Jim Brain brain at jbrain.com
Sat Feb 26 16:24:45 CST 2005


To help keep the median age down:

I became on 1971 (34)

First PC was a VIC-20 in early 1982, because my Dad would not let me buy 
an Atari 2600.  Fate just seemed like a mean Dad back then.  Paid for it 
myself.  $300 got me the unit, 2 games, no storage.  Played the games, 
put it in a box, and forgot about it until late '83, where I found my 
7th grade homeroom filled with VIC-20's.  The math teacher (it was his 
room) took me under his wing, showed me the PET 8032's in the high 
school with a 300 bps direct connect TNW-103 modem.  Dialed my first BBS 
at the time.  That was the start of the love affair.  Bought a 64 in 
1984/5, and used it until my senior year in college, 1992, where I had 
to break down and get a PC.  The University of Illinois got me exposure 
to Sequent (undergrad accounts) IBM RT-11, RS-6000, and PLATO, for those 
who know what that is.  Used to dial into the local modem bank to the 
machines from the C64 using Novaterm to do homework, and had a PLATO 
emulator for the 64, but can't find it anymore.  I also developed a 
taste for UNIX in college.
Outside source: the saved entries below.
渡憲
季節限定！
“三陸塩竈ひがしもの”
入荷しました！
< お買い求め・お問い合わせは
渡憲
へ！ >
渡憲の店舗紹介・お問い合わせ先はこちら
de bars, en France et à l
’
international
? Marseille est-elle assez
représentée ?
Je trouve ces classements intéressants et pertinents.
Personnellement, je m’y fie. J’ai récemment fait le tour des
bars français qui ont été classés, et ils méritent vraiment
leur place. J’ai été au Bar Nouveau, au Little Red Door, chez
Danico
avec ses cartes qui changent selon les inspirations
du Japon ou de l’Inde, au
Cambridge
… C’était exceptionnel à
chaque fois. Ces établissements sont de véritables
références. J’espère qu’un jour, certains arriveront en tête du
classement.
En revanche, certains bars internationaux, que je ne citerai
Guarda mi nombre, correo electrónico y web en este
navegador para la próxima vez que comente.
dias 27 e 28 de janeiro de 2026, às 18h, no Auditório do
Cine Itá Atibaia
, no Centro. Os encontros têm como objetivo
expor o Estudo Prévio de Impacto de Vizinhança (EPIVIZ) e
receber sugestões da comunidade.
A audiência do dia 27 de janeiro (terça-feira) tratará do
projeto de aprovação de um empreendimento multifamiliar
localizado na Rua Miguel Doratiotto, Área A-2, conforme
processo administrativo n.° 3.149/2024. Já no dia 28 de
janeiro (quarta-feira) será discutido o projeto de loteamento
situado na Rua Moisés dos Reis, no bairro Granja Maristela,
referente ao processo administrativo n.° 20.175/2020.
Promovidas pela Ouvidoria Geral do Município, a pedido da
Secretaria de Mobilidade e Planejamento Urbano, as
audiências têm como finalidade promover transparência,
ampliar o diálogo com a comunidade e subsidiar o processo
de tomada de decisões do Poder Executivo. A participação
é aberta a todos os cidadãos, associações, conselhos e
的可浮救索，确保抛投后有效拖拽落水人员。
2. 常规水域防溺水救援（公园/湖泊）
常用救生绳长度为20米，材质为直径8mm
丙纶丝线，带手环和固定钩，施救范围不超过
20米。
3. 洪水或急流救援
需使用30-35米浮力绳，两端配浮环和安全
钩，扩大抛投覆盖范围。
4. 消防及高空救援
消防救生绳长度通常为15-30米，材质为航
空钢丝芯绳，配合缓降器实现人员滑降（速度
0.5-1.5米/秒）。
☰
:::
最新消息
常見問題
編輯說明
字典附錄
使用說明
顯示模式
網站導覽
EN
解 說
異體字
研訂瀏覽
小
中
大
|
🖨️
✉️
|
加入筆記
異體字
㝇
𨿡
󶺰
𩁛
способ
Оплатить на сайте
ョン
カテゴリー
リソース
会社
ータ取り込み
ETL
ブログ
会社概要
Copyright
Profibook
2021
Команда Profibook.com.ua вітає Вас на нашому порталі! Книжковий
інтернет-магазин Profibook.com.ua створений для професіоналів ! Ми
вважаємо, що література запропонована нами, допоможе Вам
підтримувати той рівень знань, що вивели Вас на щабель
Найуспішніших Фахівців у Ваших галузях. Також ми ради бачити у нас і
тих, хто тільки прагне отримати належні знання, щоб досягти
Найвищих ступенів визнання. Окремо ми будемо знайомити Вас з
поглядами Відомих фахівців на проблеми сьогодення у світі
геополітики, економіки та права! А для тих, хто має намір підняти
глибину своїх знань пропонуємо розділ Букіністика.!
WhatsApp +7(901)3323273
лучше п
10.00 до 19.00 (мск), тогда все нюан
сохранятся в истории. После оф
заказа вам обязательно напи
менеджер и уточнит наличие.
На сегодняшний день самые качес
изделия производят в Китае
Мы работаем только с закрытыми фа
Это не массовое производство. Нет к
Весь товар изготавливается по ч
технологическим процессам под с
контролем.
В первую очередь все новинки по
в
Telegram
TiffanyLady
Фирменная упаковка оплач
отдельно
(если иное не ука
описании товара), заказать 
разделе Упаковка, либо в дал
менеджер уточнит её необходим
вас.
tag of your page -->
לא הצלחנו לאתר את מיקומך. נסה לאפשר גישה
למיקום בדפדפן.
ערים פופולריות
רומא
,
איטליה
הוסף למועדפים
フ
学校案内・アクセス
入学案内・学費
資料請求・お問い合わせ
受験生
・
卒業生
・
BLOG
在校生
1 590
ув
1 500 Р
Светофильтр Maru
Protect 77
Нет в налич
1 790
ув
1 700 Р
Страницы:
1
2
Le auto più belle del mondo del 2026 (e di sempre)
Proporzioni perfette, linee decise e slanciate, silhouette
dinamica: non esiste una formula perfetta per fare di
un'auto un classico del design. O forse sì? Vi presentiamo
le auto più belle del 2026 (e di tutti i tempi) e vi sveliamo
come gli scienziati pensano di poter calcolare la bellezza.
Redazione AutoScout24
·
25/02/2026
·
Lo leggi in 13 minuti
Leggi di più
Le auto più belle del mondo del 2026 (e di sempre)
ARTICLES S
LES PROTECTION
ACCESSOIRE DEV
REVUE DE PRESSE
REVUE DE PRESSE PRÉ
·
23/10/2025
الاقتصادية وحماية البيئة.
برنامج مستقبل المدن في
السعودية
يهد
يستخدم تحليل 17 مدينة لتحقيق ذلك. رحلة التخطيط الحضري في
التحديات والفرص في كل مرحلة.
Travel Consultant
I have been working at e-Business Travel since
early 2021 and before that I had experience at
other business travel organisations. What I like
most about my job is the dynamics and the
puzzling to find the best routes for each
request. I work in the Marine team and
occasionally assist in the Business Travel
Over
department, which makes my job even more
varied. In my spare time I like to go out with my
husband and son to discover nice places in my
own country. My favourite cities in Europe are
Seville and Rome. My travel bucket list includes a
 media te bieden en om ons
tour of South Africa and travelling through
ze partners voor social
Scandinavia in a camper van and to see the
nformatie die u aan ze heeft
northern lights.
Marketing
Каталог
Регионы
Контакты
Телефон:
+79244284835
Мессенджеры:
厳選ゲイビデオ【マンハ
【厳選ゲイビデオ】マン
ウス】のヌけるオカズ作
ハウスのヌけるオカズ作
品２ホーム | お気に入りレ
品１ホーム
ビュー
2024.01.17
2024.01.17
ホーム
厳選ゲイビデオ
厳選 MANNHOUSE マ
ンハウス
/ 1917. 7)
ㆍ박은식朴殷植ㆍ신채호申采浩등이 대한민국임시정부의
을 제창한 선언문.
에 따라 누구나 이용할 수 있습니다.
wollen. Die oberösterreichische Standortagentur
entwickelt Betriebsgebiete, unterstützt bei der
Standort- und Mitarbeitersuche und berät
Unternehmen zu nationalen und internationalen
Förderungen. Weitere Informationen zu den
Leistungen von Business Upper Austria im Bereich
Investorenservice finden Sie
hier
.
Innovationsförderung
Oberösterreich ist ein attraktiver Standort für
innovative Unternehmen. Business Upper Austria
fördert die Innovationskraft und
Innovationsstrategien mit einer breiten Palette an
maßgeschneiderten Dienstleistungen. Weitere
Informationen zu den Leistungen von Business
I managed a student lab at one point.  Before 
I took over, we swapped out some funky 80186 3Com server hardware 
running the lab for OS/2 1.3 (No workplace shell).  Later, MS came and 
talked to us about the greatness they felt was Windows NT for powering 
the labs.

Left UIUC with a degree in Electrical and Computer Engineering, but 
software jobs paid more, so went that route. 

I skipped the Amiga train (paid for AmigaWorld magazine for years, but 
never got an actual unit), so mainly I collect CBM 8-bit stuff.  I had 
some Northstar stuff for a while, but never got into it.  I try not to 
buy new PCs, creating Linux boxen at the house from parts I get 
upgrading other's people's PCs.    They make great peripherals for my 
CBM units.

I've never seen a real PDP of any vintage, though I did get a private 
tour of the NCSA building with the Cray and the Thinking Machines 
hardware (NCSA hired undergrads to admin the boxes)

Jim


-- 
Jim Brain, Brain Innovations
brain at jbrain.com                                http://www.jbrain.com
Dabbling in WWW, Embedded Systems, Old CBM computers, and Good Times!